Ceraun woke up the next morning a little late, he could immediately hear Adrik conversing with his parents.
They most likely wanted to hear from a different and trusted source about what had happened the day before, although Ceraun had told them word for word.
He got up and stretched a bit, his joints creaking and popping as he did so.
He folded up his ratty blanket and rolled up his pallet, carefully placing them close to the wall.
He stepped out of his room, keeping a straight face when his parents went quiet at his presence, looking immensely guilty.
"Oh, Adrik?! You're here already?" He feigned ignorance, greeting his parents as he went to get the barrel.
"Don't you want to know what they asked me?" Adrik asked curiously as they started for the gate.
Ceraun shrugged, uninterested. "Not really, I already told them all that happened, if they want to hear the same words from a different person's lips, that is their issue not mine."
"Your mother is just worried about you." Adrik responded shortly without being promoted.
"She always is." Ceraun muttered without spite.
It was true, when he was apathetic of living, she was worried and now that he had gotten his drive back, she was equally worried.
He had come to take it as one of the things that would be ever present, his mother worrying over him.
He didn't mind, he just wished she would not go through so much trouble and strain her already frail health too.
Adrik let the matter go, his mother was the same, when she was not too busy with ensuring their survival, she was worrying about him.
He could not wait to get carted off to war so that she would receive the benefits that the families of soldiers got, it would be enough to let her rest for however long she wished to live.
But even that was not enough to encourage more Mages to join the army because no Mage had ever returned after getting enlisted into the army.
Not to mention that there was no way to reach out to the Mages gone out to war.
He was sure Ceraun had similar thoughts, he could see how the other's black eyes went cold whenever he talked about how much harder his well aged parents had it with the terrible life they had to live.
The gate seemed less rowdy that cold and dusty morning after the spectacle of the day before.
They got water and finished up all of their duties for the day before being let go by equally worrying mothers.
Ceraun had to drag himself away from his mother who was insistent on cutting off his hair, while he had wanted to keep it for a while longer, he would cut his long dark-blond locks all off before he got drafted.
He wished to keep it for the remainder of the time he would spend in Thrika, he was quite aware that he might not see his parents again after he left.
He had left it to grow out, not just because it was such a hassle to cut them but also and most importantly because his mother had said when they newly got to Thrika of how his lengthening hair reminded her of her grandfather.
Both his parents had dark hair and blue eyes, his now dead uncle also had the same features.
His grandparents were not a part of his childhood or life as his parents had him too late for grandparents who had died off before he was even born.
He managed to break away with himself intact, realizing that he had spent quite the time at home.
It meant that Adrik was most likely already waiting for him at the slope so he started for it.
Just as he had predicted, Adrik was standing at the edge of the slope, looking stoic and brooding and he remembered the day before when Lord Edbert had called him barbaric because of the length of his hair while Adrik had been called, almost-gentlemanly.
He got to Adrik and just as they were about to race down the rocky incline, a shrill voice halted them.
"Wait!!!" Haneul’s familiar voice rang out from the distance. "Ceraun?

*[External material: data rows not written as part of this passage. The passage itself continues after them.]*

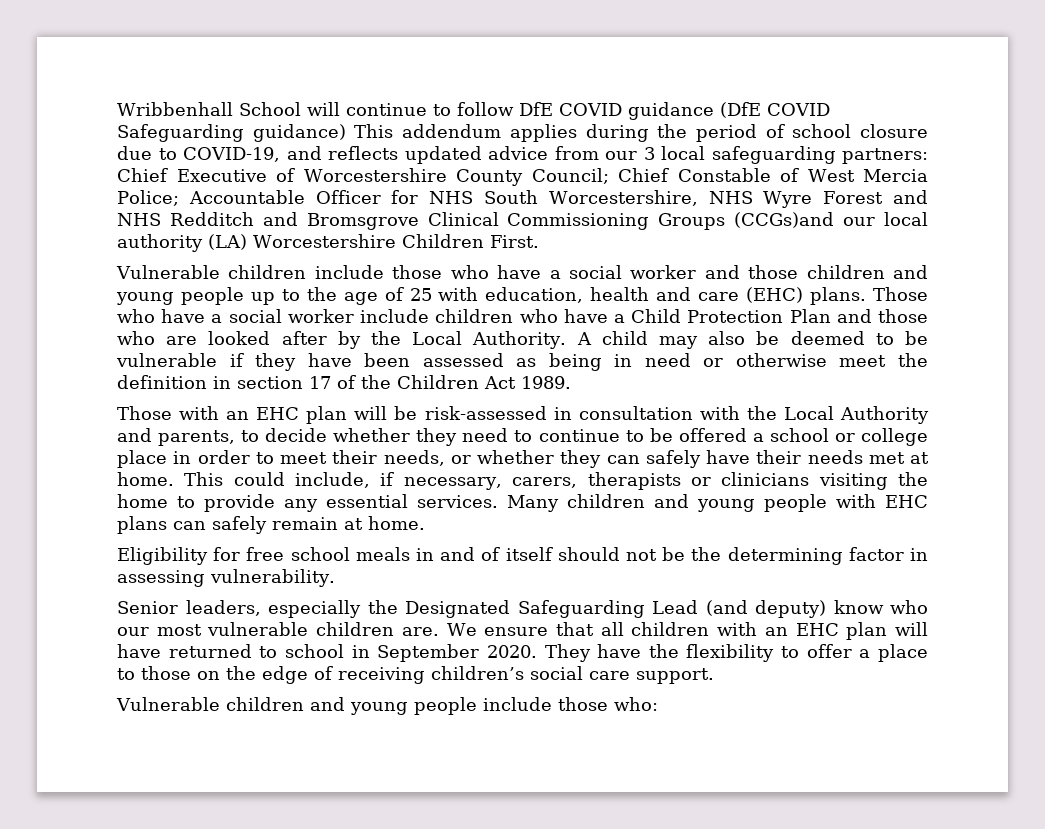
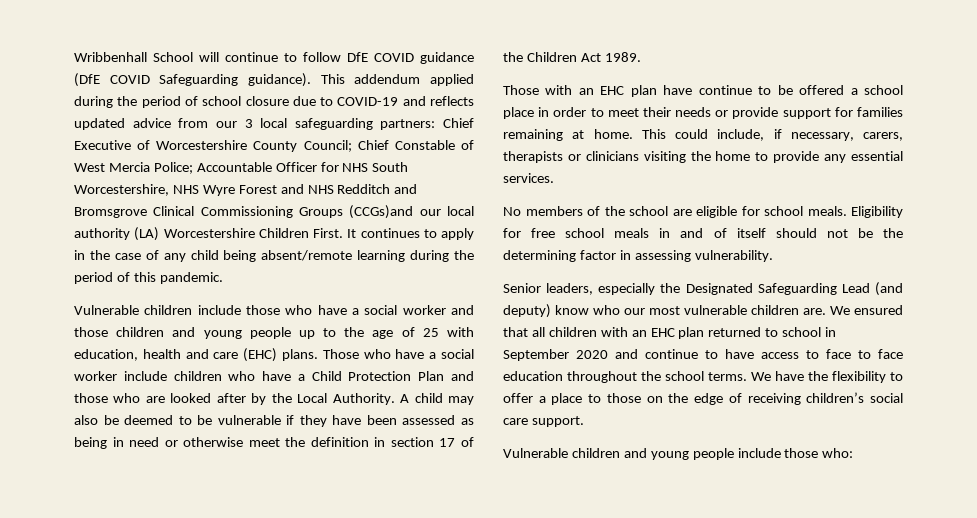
[252,124,346,142] guidance) -> [247,73,311,87] guidance).
[509,124,577,142] applies -> [430,74,474,86] applied
[183,147,280,162] COVID-19, -> [337,97,399,106] COVID-19
(539, 241) none -> [347,228,474,240] [74,250,474,262] [74,272,223,284] It continues to apply in the case of any child being absent/remote learning during the period of this pandemic.
[354,406,930,424] [117,428,533,446] will be risk-assessed in consultation with the Local Authority and parents, to decide whether they need to -> [663,85,693,95] have
[834,428,929,446] or college -> (903, 90) none
[383,450,905,468] needs, or whether they can safely have their needs met -> [675,107,903,119] [503,129,563,141] needs or provide support for families remaining
[507,494,928,512] [117,516,425,534] Many children and young people with EHC plans can safely remain at home. // -> [503,206,847,218] // No members of the school are eligible for school meals.
[484,627,549,636] ensure -> [854,305,903,315] ensured
[895,622,929,636] [117,644,161,658] will have -> (705, 333) none
[486,644,591,662] 2020. They -> [576,349,903,359] [503,371,771,383] 2020 and continue to have access to face to face education throughout the school terms. We

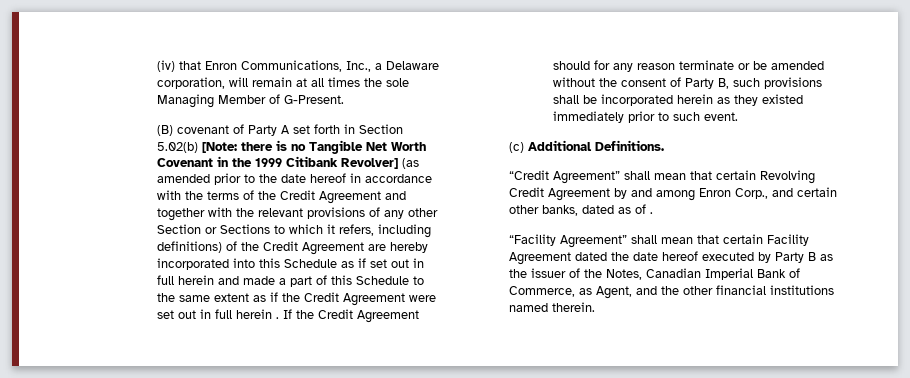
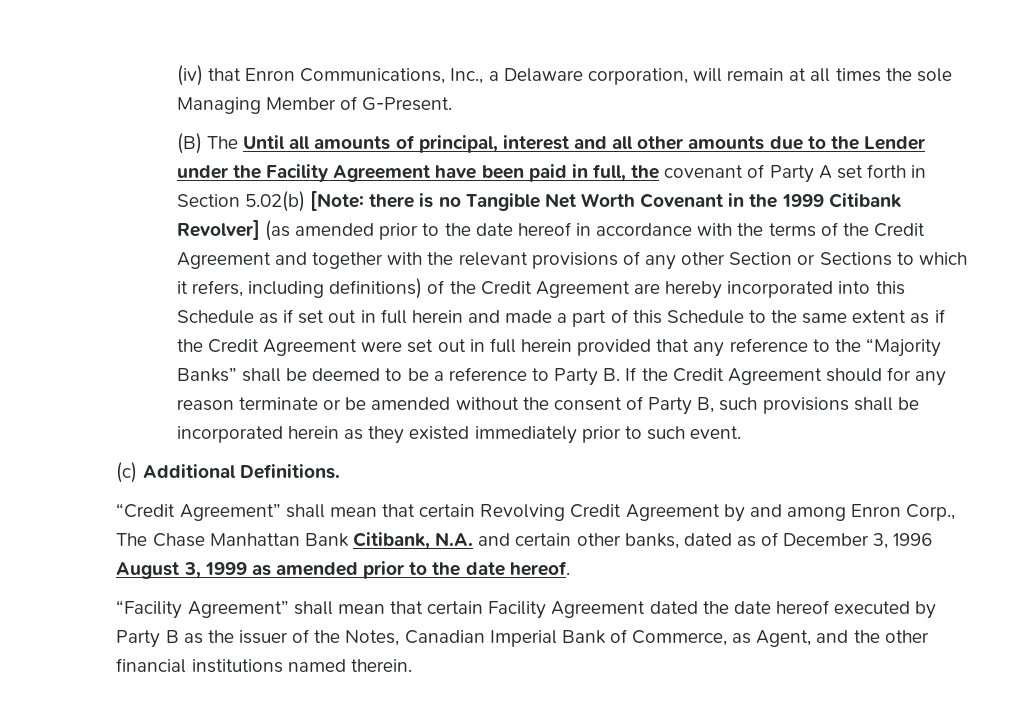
(173, 130) none -> [207,135,925,153] [176,164,660,182] The Until all amounts of principal, interest and all other amounts due to the Lender under the Facility Agreement have been paid in full, the
[275,317,279,319] . -> [577,338,941,357] [176,367,621,386] provided that any reference to the “Majority Banks” shall be deemed to be a reference to Party B.
(769, 193) none -> [116,532,474,549] The Chase Manhattan Bank Citibank, N.A.
[650,212,654,214] . -> [783,533,933,549] [116,561,570,579] December 3, 1996 August 3, 1999 as amended prior to the date hereof.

Adrik?"
They both stopped immediately, whirling around simultaneously to see Haneul running up to them.
His usually unkempt hair was sort of groomed for the first time, the coarse dark hair cut shorter.
Ceraun went alert when Haneul got close enough, noting that Adrik did the same.

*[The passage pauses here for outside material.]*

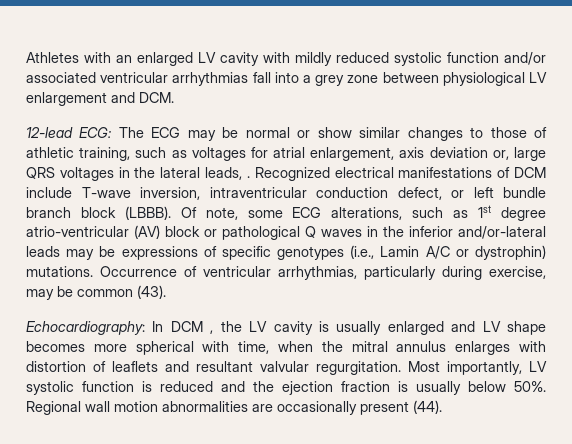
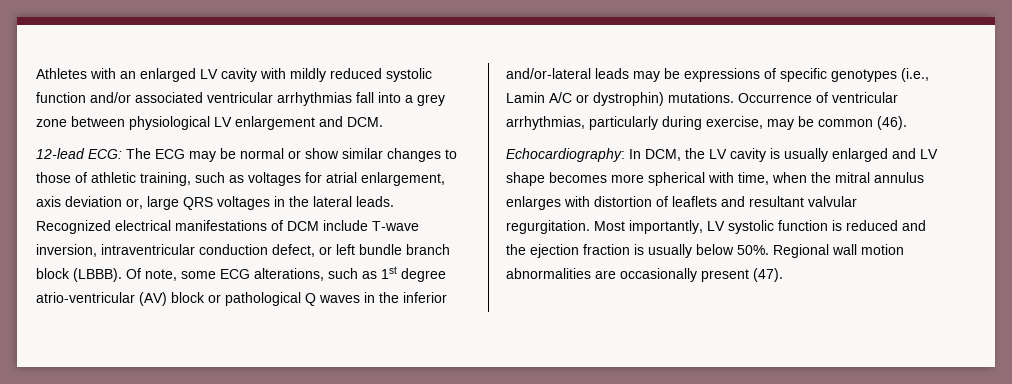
[205,167,250,180] leads, . -> [356,196,394,207] leads.
[137,285,166,299] (43). -> [877,116,907,130] (46).
[170,321,214,334] DCM , -> [645,149,681,161] DCM,
[413,400,442,414] (44). -> [753,268,783,282] (47).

"What are you doing?" He asked the shorter Mage, his voice coming out more coldly than he had planned for.
Haneul faltered, looking hesitant, almost like he would have liked to change his mind, instead he parted his lips and said.
"My grandmother passed the night before, I am no threat to you." He explained calmly, a flash of sadness painting his desert, brown eyes at the mention of his dead grandmother.
"What?" Ceraun exclaimed in shock, his eyes going wide.
Adrik was equally surprised but showed this in a calmer way, his hazel eyes widening briefly before he schooled his expression once more.
"My grandmother, she died in her sleep last night." Haneul repeated adding more details for clarity.
"Orphans get taken care of for free." He added into silence that preluded his previous statement. "So I do not have to sell out my own people just to feed my grandmother and I." He concluded with a small smile, his entire face lightening up.
Another Mage family had taken a look at him and the mother of that family decided to shorn his head, he could not complain, there was nothing to complain about and none to complain to.
Ceraun let Haneul's words slowly sink in, they would feed orphans but not children who lived with a caretaker so old that they had to be taken care of?
He tried to not think too much about it, instead focusing on the rest of Haneul's happy news.
"We sympathize with you over your grandmother's passing." Adrik was the one to speak up for them, bowing politely and respectfully.